Assignment -> When you output the records, match them exactly and omit any picture they include.

Stored data entries ->
◆ ◆ ◆ ◆

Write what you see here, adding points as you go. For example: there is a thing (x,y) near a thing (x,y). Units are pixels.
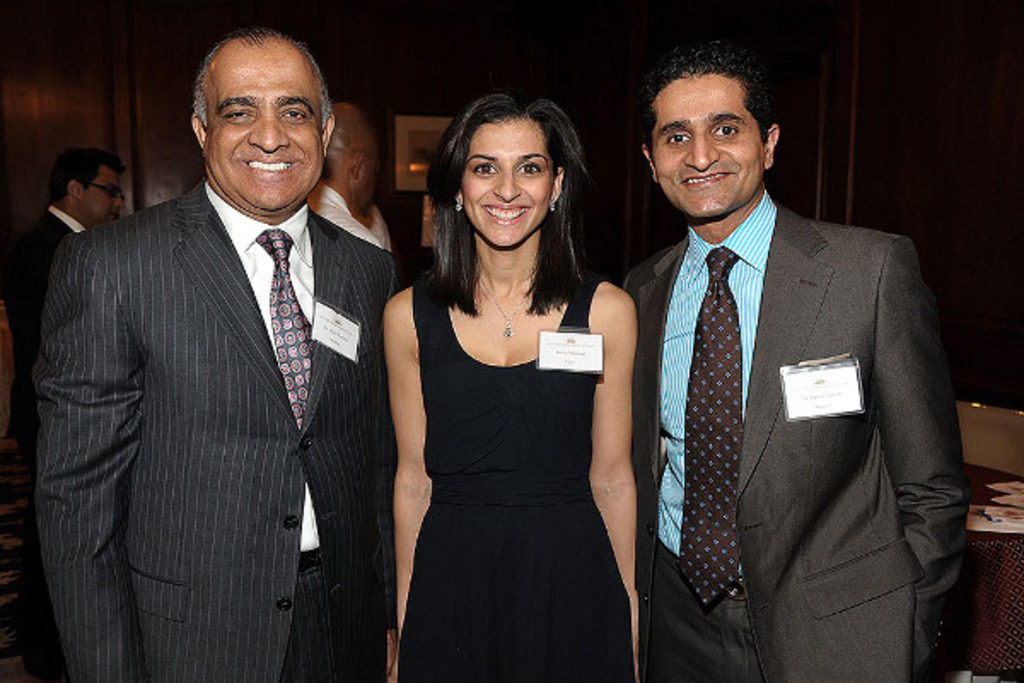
In this picture there are group of people (521,360) standing and smiling. At the back (76,154) there are group of people (76,154) and there are frames (395,166) on the wall (393,34). On the right side of the image (995,606) there are papers (1016,526) on the table (982,544) and there is a chair (980,420).
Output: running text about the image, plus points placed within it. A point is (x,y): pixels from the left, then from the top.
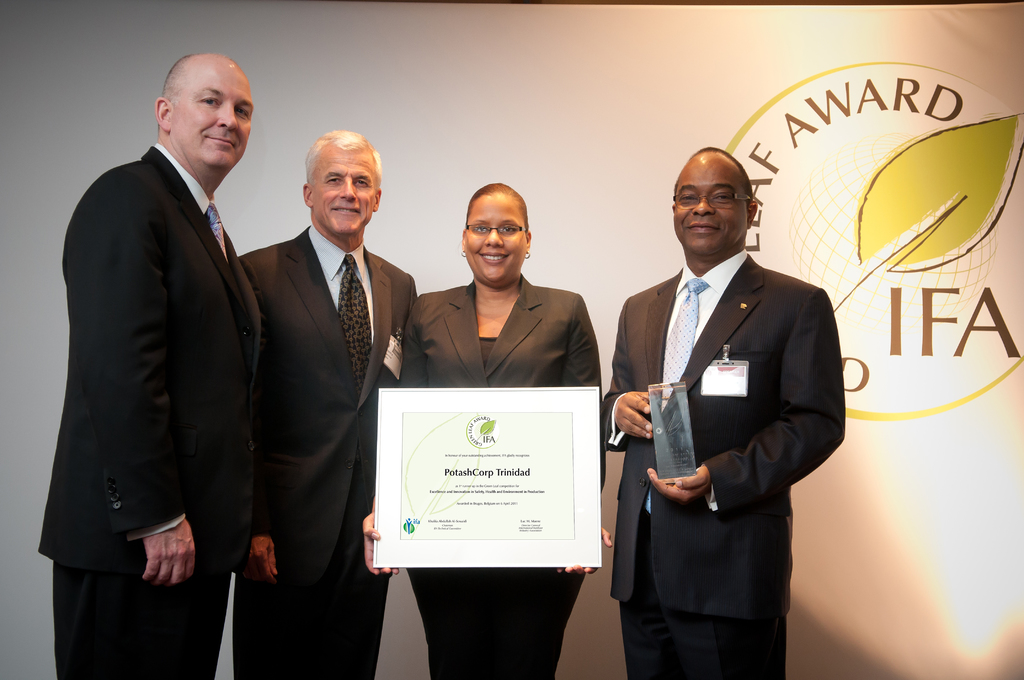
In this image there are three men (322,289) and a woman (440,302) standing. They are smiling. The woman (525,290) is holding a board (495,514). There is text (465,456) on the board (465,456). The man (664,524) to the right (705,492) is holding a memento (683,431). Behind them there is a wall (586,106). There is text (787,116) on the wall (884,356). Beside the text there is picture (919,207) of a leaf (930,229).
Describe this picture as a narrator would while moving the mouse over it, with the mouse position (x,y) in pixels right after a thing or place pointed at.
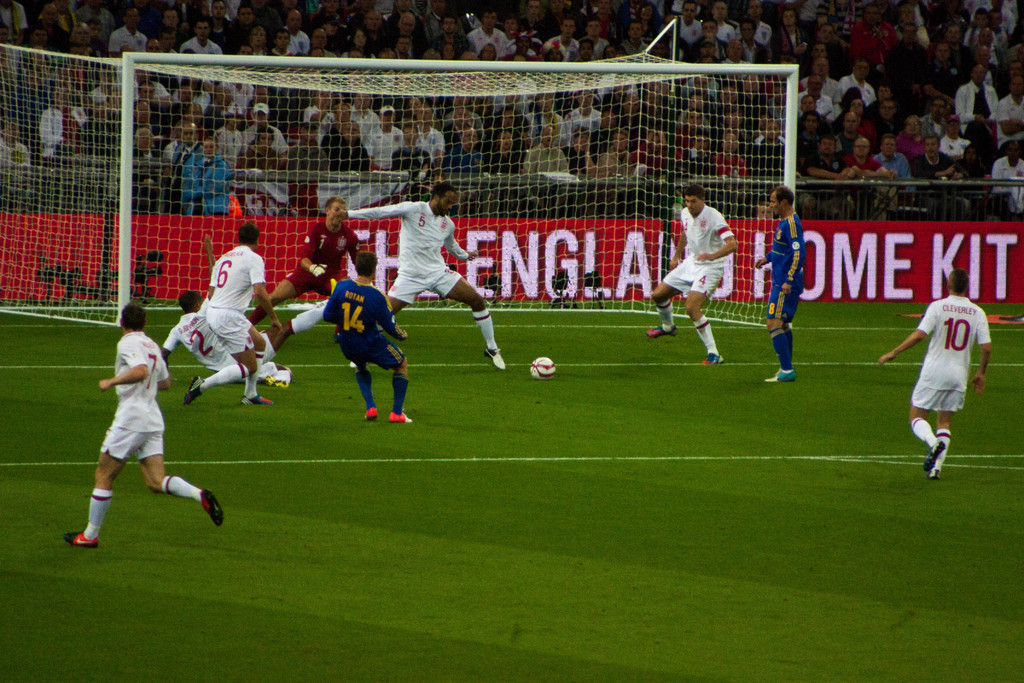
In this picture I can see few people (490,336) playing football and I can see a goal pole (726,68) and I can see audience (416,105) on the back (1014,153) and I can see text (476,240) on the hoarding (160,285).
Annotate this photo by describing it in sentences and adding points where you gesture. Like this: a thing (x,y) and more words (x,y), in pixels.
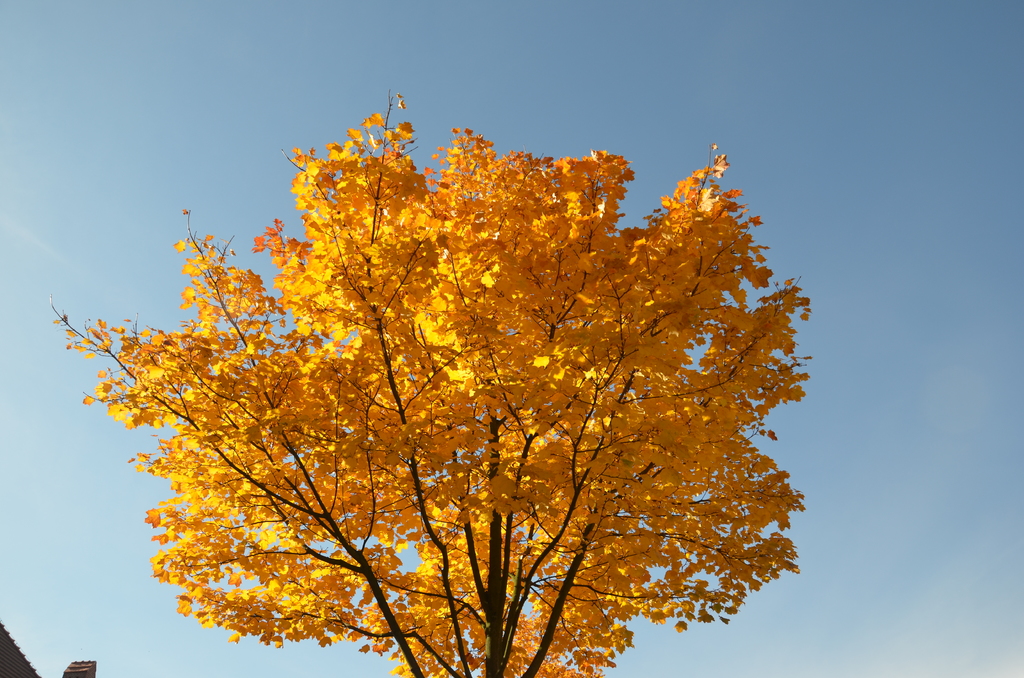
In the background (928,528) we can see the sky (572,6). This picture is mainly highlighted with a tree (637,606) and we can see the yellow color leaves (380,457).
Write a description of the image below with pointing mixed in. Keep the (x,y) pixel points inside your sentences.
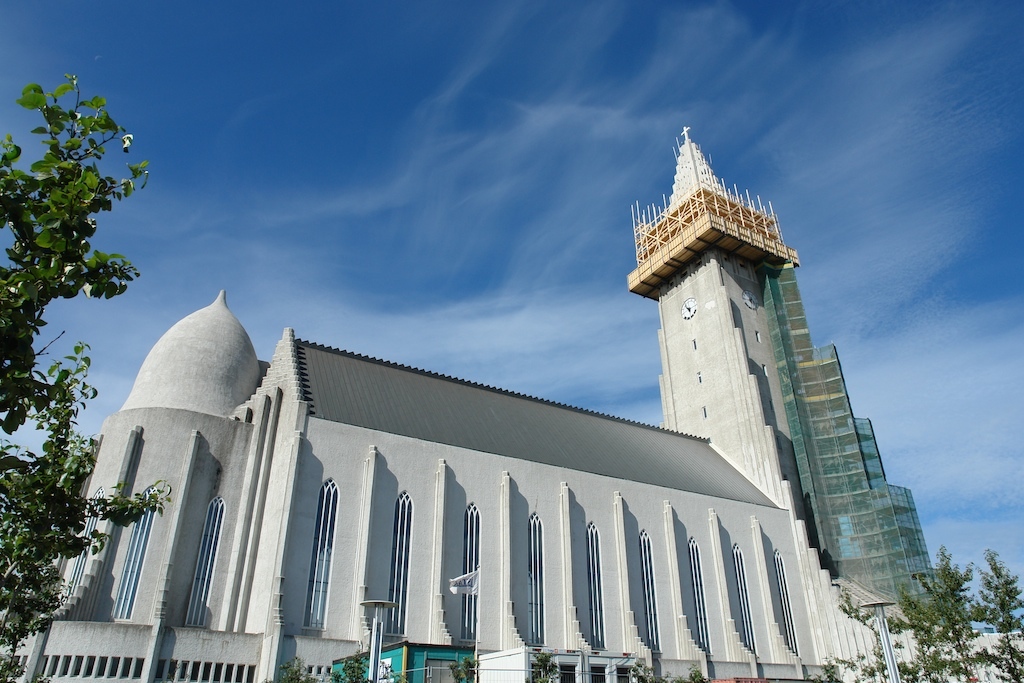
In this image we can see a building (756,564), trees (1008,652), poles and other objects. In the background of the image (878,25) there is the sky (592,132). On the left side of the image (85,171) there is a tree (3,164).
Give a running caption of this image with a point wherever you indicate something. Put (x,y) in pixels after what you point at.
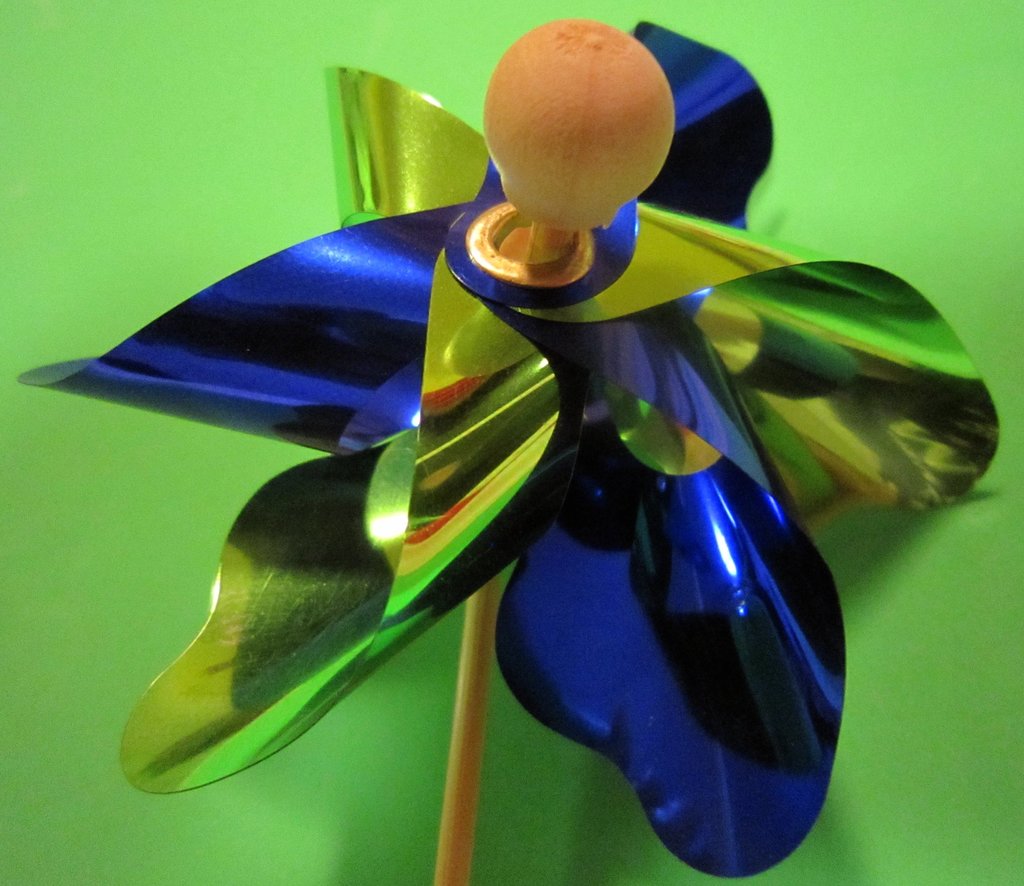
In the center of the image (473,512) we can see an object (530,455) and the background of the image (49,183) is in green color.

◆ ◆ ◆ ◆

Written response ->
Write what you see here, adding points as you go. For example: there is a thing (x,y) near a thing (x,y). Units are pixels.
In this picture there are group of people (521,360) standing and smiling. At the back (76,154) there are group of people (76,154) and there are frames (395,166) on the wall (393,34). On the right side of the image (995,606) there are papers (1016,526) on the table (982,544) and there is a chair (980,420).
Output: running text about the image, plus points placed within it. A point is (x,y): pixels from the left, then from the top.
In this image there are three men (322,289) and a woman (440,302) standing. They are smiling. The woman (525,290) is holding a board (495,514). There is text (465,456) on the board (465,456). The man (664,524) to the right (705,492) is holding a memento (683,431). Behind them there is a wall (586,106). There is text (787,116) on the wall (884,356). Beside the text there is picture (919,207) of a leaf (930,229).
Describe this picture as a narrator would while moving the mouse over it, with the mouse position (x,y) in pixels right after a thing or place pointed at.
In this picture I can see few people (490,336) playing football and I can see a goal pole (726,68) and I can see audience (416,105) on the back (1014,153) and I can see text (476,240) on the hoarding (160,285).
Annotate this photo by describing it in sentences and adding points where you gesture. Like this: a thing (x,y) and more words (x,y), in pixels.
In the background (928,528) we can see the sky (572,6). This picture is mainly highlighted with a tree (637,606) and we can see the yellow color leaves (380,457).
Write a description of the image below with pointing mixed in. Keep the (x,y) pixel points inside your sentences.
In this image we can see a building (756,564), trees (1008,652), poles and other objects. In the background of the image (878,25) there is the sky (592,132). On the left side of the image (85,171) there is a tree (3,164).
Give a running caption of this image with a point wherever you indicate something. Put (x,y) in pixels after what you point at.
In the center of the image (473,512) we can see an object (530,455) and the background of the image (49,183) is in green color.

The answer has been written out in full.